L'interpenetrazione tra saperi scientifici e dinamiche sociali è ormai
tale che, si discuta come a Spoleto di clima, organismi geneticamente
modificati, sindrome della mucca pazza o clonazione di embrioni e cellule
staminali, i ricercatori non hanno più la possibilità di rinchiudersi in una
torre d'avorio e sottrarsi al dibattito politico. Lo scienziato oggi è «costretto» a chiedersi quali sono le
conseguenze sociali delle sue azioni.
Questa necessità, ormai ineludibile, si scontra con la tradizionale
ritrosia degli uomini di scienza, che amano parlare tra loro delle loro cose. Tuttavia non è un male, neanche per la
società, che lo scienziato sia costretto a «scendere in politica». Perché in questo periodo di impetuosa
crescita di nuove conoscenze e di nuove possibilità tecniche, soprattutto nel
campo della biomedicina, possiamo dire, parafrasando Einstein, che nessuno
meglio dello scienziato sa dove fa più male la scarpa filosofica, etica e
sociale che calza il sapere scientifico.
Lo scienziato, però, deve tener
presente che quando verifica se e come fa male la scarpa filosofica, etica e
sociale calzata dal suo sapere scientifico egli non parla ex cathedra. Né è il solo
titolato a parlare. La politica altro
non è che il tentativo di trovare il miglior equilibrio tra diversi visioni o
interessi. Nella società si
fronteggiano diversi interessi legittimi.
L'uomo di scienza ha il diritto e il dovere di «perseguire il suo
legittimo interesse». Ma deve accettare
che si raggiunga il miglior equilibrio possibile tenendo conto anche degli
altri interessi legittimi. Tutti hanno
l'esigenza che la ricerca dell'equilibrio avvenga al più alto livello
possibile. Ovvero sia perseguita sulla
base di analisi chiare e rigorose. Per
parlare, appunto, in modo trasparente: l'analisi critica di Bjorn Lomborg della scienza e della politica del clima globale è
molto chiara, ma non sempre è altrettanto rigorosa.
Anche il politico naturalmente
deve assumersi le sue responsabilità. E
farsi carico di scegliere tra le varie opzioni scientifiche che ha a
disposizione, quando è chiamato a operare una scelta che coinvolge nuove
conoscenze scientifiche. A chi, dunque,
deve dare ascolto? Beh, in primo luogo
alla sua coscienza. Che gli impone di
rispettare sempre, secondo i vincoli di legge, la libertà di ricerca. Ma gli impone anche di selezionare le
diverse opzioni scientifiche che ha a disposizione. Per esempio, quando la sua scelta riguarda l'applicazione di
massa di una nuova terapia anticancro, una cosa è scegliere l'opzione. proposta
dal professor Di Bella, altra cosa è scegliere l'opzione proposta dalla
comunità degli oncologi. Non sempre,
però, le scelte sono così facili. Vi
sono casi in cui le opzioni scientifiche possibili sono diverse, quasi
equivalenti per fondatezza e però conflittuali. In questo caso il politico ha il dovere di ascoltare le
istituzioni scientifiche e verificare qual è l'opinione prevalente nella
comunità scientifica Nel caso del clima globale, non vi sono certezze
consolidate e, quindi, vi sono opzioni scientifiche diverse. Quella, scettica, di Bjom Lomborg è un'opzione
proposta da un gruppo di esperti climatologi.

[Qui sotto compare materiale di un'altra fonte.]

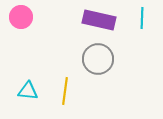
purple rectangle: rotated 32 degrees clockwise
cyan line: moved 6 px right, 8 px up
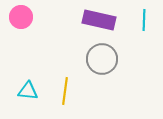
cyan line: moved 2 px right, 2 px down
gray circle: moved 4 px right
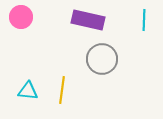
purple rectangle: moved 11 px left
yellow line: moved 3 px left, 1 px up
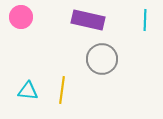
cyan line: moved 1 px right
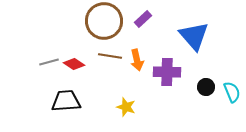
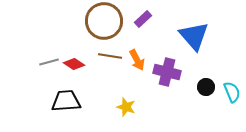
orange arrow: rotated 15 degrees counterclockwise
purple cross: rotated 12 degrees clockwise
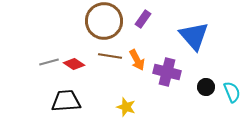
purple rectangle: rotated 12 degrees counterclockwise
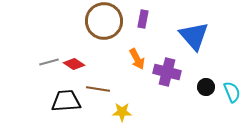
purple rectangle: rotated 24 degrees counterclockwise
brown line: moved 12 px left, 33 px down
orange arrow: moved 1 px up
yellow star: moved 4 px left, 5 px down; rotated 18 degrees counterclockwise
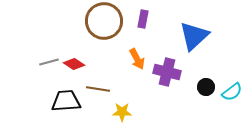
blue triangle: rotated 28 degrees clockwise
cyan semicircle: rotated 75 degrees clockwise
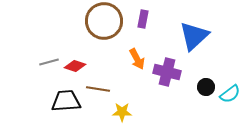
red diamond: moved 1 px right, 2 px down; rotated 15 degrees counterclockwise
cyan semicircle: moved 2 px left, 2 px down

Un gruppo, tuttavia, minoritario.
Nella comunità degli esperti di clima, l'opzione prevalente è diversa da
quella di Lomborg. E i politici hanno
il dovere di ascoltare attentamente l'opinione prevalente prima di effettuare i
coscienza la loro scelta. Se poi
vogliono seguire Lomborg e il suo scetticismo minoritario, allora devono
effettuare una piena e totale assunzione di responsabilità. Ecco, una volta
definiti, sia pure in maniera provvisoria, gli ambiti di azioni desiderabili
dei due suoi principali protagonisti il Governo
della Scienza attenta un po' meno difficile. Anche se resta, sanamente, conflittuale.
Un ultimo consiglio, per chi si reca a Spoleto. Partecipate il prossimo giovedì 4 luglio al ricordo che Jerome K. Bruber, Mauro Ceruti e Paolo Rossi proporranno di Stephen Jay Gould, lo scienziato assiduo frequentatore di Spoletoscienza, scomparso di recente, che ha saputo indicarci meglio di altri dove la scarpa filosofica, ma anche etica e politica della sua scienza, la biologia evolutiva, fa male.